Erzurum’un yarısı mutlu
Madem konumuz güven, TÜİK’in yaptığı bir araştırma üzerinden gidelim…
Türkiye İstatistik Kurumu, 81 ili kapsayan araştırmasında insanların yaşadığı illerde mutlu ve mutsuz oranlarını belirlemiş. Erzurum mutlu olan iller arasında yer almış, hem de yüzde 65,68 gibi bir oran ile.
Rakamlara göre nüfuzun yarısından fazlası bu şehirde yaşadığı için çok mutluymuş.
Ne kış şartları, ne işsizlik önemli değilmiş. Sabahları pencereyi Palandöken’e karşı açmak, güne mutlu uyanmayı ve enerjik hissetmeyi sağlıyormuş. Sadece Palandöken değil bir yanda Çoruh Nehri’ni seyre dalarken diğer taraftan Tortum Şelalesi’nden gelen eşsiz su sesiyle insanlarımız mutlu oluyormuş.
Şaka gibi değil mi? Şehrin yarısından fazlası bu şehirde yaşamaktan mutluysa her yıl göç eden binlerce kişi kimler?

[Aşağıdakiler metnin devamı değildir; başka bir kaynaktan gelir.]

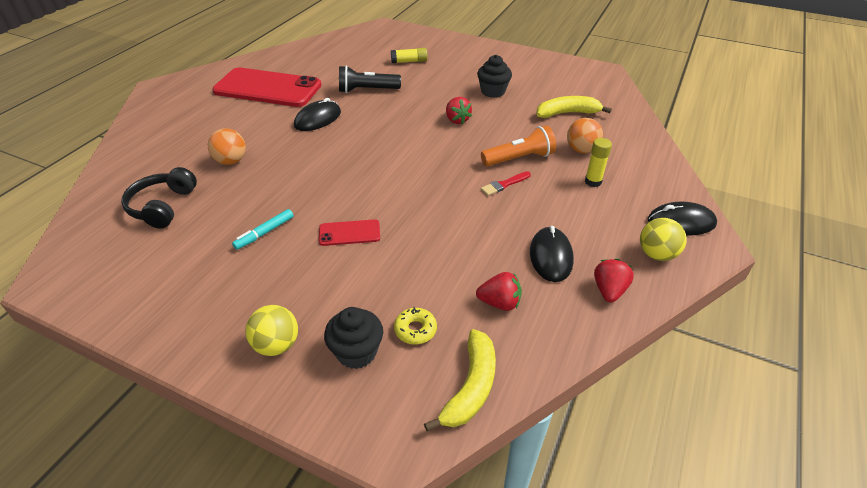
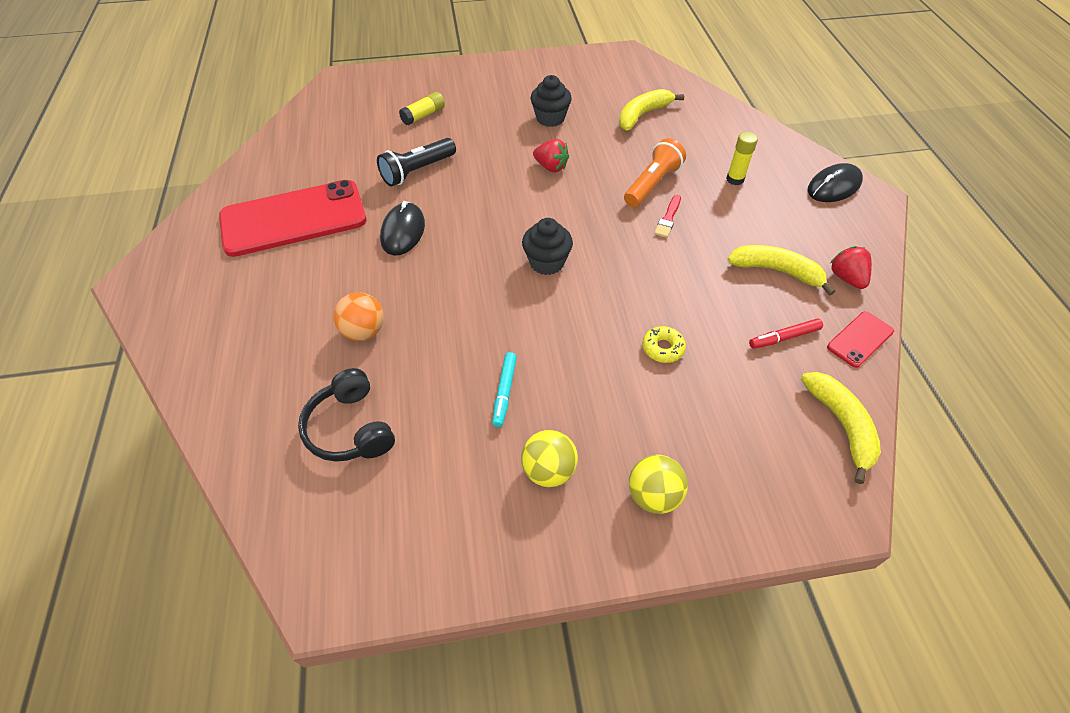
camera: 35 degrees left, 10 degrees up
(349, 233) = (588, 344): red phone -> red phone (860, 339)
(356, 352) = (726, 455): black cupcake -> black cupcake (547, 262)
(415, 330) = (748, 403): yellow donut -> yellow donut (662, 348)
(499, 303) = (784, 337): red strawberry -> red marker
(551, 256) = (776, 271): black mouse -> yellow banana
(581, 150) = (694, 150): orange ball -> none
(656, 254) = (846, 226): yellow ball -> yellow ball (548, 470)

Aylarca kara kışın hüküm sürdüğü, işsizliğin kol gezdiği, sosyal hayatın yok hükmünde olduğu, göçün durdurulamaz boyutlara vardığı, şehirde konuştuğunuz her iki kişiden birin şartları mümkün olsa gitmeye hazırken, TÜİK’in yaptığı bu araştırma sonucuna kim nasıl inansın…
Ama biz yine de içimizi karartmayalım.
Bugün değilse bile elbet bir gün mutlu oluruz.